The state investment board has earned $9.7 billion on its private-equity investments since 1981, an average return of about 15 percent a year, Lowenstein told lawmakers.
"Put another way," he said, "the excess returns generated by private-equity investments during that period are worth $26,000 per retiree."
Sens. Kerry, D-Mass, and Schumer, D-N.Y., have said the issue is complex and that they have misgivings about any legislation to suddenly increase the tax rates.
Obama, Clinton and Edwards say the current tax scheme is a giveaway to the rich.
Frustration in Congress
"It's not so black and white," said Rep. Brian Baird, D-Vancouver, a member of the House Budget Committee. Because many major investors have abused the markets and tax loopholes, he said, "There's great frustration in Congress."
But Baird thinks the House bill may go too far. And he worries about the effect on pension-fund returns.

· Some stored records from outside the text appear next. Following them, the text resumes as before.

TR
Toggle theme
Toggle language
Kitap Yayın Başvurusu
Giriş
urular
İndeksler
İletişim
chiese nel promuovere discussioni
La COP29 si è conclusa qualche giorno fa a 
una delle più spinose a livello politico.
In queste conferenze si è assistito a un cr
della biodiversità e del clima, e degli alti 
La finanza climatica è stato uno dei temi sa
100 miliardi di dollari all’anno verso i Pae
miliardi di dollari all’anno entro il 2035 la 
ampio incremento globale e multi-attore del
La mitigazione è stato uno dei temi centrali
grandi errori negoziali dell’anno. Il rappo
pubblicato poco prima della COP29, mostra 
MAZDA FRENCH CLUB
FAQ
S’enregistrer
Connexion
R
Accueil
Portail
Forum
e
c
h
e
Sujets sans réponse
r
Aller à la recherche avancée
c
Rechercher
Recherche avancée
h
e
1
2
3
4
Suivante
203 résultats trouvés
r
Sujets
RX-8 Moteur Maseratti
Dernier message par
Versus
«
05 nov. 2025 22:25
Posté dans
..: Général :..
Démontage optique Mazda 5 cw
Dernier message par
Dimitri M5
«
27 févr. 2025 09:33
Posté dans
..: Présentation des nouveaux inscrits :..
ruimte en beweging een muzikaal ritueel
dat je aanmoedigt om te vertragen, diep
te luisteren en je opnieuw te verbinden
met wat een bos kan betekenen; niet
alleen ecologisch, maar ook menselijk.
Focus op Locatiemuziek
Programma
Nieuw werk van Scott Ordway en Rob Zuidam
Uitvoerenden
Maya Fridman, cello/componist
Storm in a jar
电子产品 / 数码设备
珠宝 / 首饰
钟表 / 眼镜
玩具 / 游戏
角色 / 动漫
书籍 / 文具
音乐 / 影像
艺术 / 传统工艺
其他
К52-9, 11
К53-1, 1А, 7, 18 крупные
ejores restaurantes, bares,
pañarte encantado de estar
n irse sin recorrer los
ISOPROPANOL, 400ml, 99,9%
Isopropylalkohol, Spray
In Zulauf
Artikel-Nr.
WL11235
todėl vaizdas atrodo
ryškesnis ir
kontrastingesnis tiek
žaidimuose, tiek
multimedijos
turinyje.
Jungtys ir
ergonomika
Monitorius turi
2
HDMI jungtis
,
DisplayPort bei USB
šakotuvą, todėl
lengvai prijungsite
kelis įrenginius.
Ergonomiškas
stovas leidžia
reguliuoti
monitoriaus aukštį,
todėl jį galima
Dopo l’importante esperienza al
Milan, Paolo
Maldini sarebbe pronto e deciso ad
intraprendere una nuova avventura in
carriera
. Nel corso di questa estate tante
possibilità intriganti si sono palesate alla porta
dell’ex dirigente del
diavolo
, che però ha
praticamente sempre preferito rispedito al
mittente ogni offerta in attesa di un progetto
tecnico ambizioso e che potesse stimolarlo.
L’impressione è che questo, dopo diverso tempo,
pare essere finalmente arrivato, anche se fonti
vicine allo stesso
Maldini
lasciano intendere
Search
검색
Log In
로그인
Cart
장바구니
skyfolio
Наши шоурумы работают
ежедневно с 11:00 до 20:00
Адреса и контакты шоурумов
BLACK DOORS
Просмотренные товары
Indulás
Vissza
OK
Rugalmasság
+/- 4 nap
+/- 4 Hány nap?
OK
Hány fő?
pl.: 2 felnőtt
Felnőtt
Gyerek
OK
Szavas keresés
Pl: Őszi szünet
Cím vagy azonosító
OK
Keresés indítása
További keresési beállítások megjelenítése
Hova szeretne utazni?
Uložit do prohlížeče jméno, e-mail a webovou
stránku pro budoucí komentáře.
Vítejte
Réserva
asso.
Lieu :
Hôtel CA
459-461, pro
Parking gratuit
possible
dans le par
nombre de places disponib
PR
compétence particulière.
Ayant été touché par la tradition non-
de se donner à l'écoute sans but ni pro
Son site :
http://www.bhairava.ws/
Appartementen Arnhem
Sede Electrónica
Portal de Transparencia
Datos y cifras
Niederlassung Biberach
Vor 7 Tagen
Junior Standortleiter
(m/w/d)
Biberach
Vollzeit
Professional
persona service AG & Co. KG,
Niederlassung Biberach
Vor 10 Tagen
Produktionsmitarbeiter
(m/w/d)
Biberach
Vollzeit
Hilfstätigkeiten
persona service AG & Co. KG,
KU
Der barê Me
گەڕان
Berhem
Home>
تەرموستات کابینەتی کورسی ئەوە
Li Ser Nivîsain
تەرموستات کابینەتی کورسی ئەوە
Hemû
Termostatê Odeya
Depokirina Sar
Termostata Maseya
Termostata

"I'm not inclined to vote for it," he said. Nonetheless, he said he is tired of hearing fund managers complain about all the "sweat equity" in their investment decisions.
"I represent loggers and fishermen. That," he said, "is sweat equity."
Dear said the investment board tries to make a minimum 8 percent annual return overall.
"Looking forward, over the next 20 years, we could not get that if we had to depend on bonds, government securities and publicly traded firms," he said.
The investment board's return for the first quarter this year was more than 10 percent, and more than 17 percent for the first half of the year.
If Congress decides to increase the taxes, Dear hopes the state's congressional delegation finds a way to minimize any potential impact on the pension funds.